TASK BRIEF> Select from the data all lines with the word "ICAT".

*** INPUT FOR THIS TASK Section Begins ***

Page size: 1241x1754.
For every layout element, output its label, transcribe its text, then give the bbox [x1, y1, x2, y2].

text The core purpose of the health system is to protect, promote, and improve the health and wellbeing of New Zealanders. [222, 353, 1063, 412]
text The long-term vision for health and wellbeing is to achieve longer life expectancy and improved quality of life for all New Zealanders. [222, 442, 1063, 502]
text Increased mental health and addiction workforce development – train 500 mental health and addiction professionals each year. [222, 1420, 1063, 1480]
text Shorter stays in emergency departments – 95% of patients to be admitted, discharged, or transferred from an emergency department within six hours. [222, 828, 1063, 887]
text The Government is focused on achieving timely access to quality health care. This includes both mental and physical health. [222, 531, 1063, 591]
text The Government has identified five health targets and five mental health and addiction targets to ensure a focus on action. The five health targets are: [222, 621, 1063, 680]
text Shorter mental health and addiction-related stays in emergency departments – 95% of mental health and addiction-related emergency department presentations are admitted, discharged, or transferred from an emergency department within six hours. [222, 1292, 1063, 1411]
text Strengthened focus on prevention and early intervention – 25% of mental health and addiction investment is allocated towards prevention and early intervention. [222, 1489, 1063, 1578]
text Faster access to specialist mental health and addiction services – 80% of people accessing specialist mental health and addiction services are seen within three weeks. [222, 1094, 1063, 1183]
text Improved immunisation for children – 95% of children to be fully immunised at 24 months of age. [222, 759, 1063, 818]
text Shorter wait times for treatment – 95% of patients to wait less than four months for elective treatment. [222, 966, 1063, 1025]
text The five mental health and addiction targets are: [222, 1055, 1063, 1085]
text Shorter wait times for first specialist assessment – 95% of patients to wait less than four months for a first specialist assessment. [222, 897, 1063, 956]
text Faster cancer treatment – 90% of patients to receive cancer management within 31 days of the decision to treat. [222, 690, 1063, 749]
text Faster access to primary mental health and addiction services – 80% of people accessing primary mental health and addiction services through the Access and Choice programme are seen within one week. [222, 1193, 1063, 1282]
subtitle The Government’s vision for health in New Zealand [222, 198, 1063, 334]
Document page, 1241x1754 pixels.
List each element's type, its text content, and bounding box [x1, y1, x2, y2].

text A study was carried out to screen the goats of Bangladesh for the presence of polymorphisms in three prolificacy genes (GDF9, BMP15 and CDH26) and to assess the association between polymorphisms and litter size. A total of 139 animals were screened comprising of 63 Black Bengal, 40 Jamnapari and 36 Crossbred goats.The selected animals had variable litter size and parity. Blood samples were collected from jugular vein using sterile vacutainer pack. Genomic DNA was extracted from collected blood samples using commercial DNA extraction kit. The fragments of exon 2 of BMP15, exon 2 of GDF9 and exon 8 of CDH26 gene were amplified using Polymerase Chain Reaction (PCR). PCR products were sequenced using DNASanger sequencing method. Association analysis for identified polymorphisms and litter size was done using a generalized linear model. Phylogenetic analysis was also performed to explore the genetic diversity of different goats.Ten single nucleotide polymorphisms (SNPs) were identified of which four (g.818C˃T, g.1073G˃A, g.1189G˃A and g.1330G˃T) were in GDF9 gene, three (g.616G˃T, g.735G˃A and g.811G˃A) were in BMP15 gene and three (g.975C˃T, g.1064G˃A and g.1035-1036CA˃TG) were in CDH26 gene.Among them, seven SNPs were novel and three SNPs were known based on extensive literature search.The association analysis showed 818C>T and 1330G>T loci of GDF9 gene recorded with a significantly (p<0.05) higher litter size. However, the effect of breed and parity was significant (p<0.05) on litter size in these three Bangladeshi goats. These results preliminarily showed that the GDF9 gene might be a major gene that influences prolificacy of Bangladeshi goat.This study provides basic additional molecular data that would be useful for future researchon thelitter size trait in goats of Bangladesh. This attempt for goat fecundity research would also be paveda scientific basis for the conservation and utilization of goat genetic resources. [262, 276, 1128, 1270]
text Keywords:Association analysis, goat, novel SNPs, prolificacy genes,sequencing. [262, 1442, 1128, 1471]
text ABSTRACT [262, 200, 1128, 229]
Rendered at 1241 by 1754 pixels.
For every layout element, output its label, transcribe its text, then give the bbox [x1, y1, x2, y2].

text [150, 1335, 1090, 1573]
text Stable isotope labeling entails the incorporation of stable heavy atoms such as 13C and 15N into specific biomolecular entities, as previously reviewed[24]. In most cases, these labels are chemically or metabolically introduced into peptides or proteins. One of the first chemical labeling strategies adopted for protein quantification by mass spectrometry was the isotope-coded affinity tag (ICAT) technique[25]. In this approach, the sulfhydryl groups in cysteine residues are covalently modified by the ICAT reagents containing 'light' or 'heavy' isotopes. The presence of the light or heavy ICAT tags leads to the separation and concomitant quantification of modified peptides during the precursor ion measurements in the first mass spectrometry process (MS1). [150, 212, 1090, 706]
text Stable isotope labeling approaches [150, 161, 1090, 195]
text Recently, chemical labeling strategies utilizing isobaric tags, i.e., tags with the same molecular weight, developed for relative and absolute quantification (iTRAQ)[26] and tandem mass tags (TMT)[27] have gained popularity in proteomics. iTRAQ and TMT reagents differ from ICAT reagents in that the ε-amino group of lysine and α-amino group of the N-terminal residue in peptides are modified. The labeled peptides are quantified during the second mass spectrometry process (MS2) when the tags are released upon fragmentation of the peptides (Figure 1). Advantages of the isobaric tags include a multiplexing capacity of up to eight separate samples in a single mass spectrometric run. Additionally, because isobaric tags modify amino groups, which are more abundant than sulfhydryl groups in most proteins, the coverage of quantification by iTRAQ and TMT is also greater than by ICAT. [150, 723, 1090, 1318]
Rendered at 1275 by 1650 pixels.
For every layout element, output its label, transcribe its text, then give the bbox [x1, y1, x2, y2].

*** INPUT FOR THIS TASK Section Ends ***

RESULT>
text Stable isotope labeling entails the incorporation of stable heavy atoms such as 13C and 15N into specific biomolecular entities, as previously reviewed[24]. In most cases, these labels are chemically or metabolically introduced into peptides or proteins. One of the first chemical labeling strategies adopted for protein quantification by mass spectrometry was the isotope-coded affinity tag (ICAT) technique[25]. In this approach, the sulfhydryl groups in cysteine residues are covalently modified by the ICAT reagents containing 'light' or 'heavy' isotopes. The presence of the light or heavy ICAT tags leads to the separation and concomitant quantification of modified peptides during the precursor ion measurements in the first mass spectrometry process (MS1). [150, 212, 1090, 706]
text Recently, chemical labeling strategies utilizing isobaric tags, i.e., tags with the same molecular weight, developed for relative and absolute quantification (iTRAQ)[26] and tandem mass tags (TMT)[27] have gained popularity in proteomics. iTRAQ and TMT reagents differ from ICAT reagents in that the ε-amino group of lysine and α-amino group of the N-terminal residue in peptides are modified. The labeled peptides are quantified during the second mass spectrometry process (MS2) when the tags are released upon fragmentation of the peptides (Figure 1). Advantages of the isobaric tags include a multiplexing capacity of up to eight separate samples in a single mass spectrometric run. Additionally, because isobaric tags modify amino groups, which are more abundant than sulfhydryl groups in most proteins, the coverage of quantification by iTRAQ and TMT is also greater than by ICAT. [150, 723, 1090, 1318]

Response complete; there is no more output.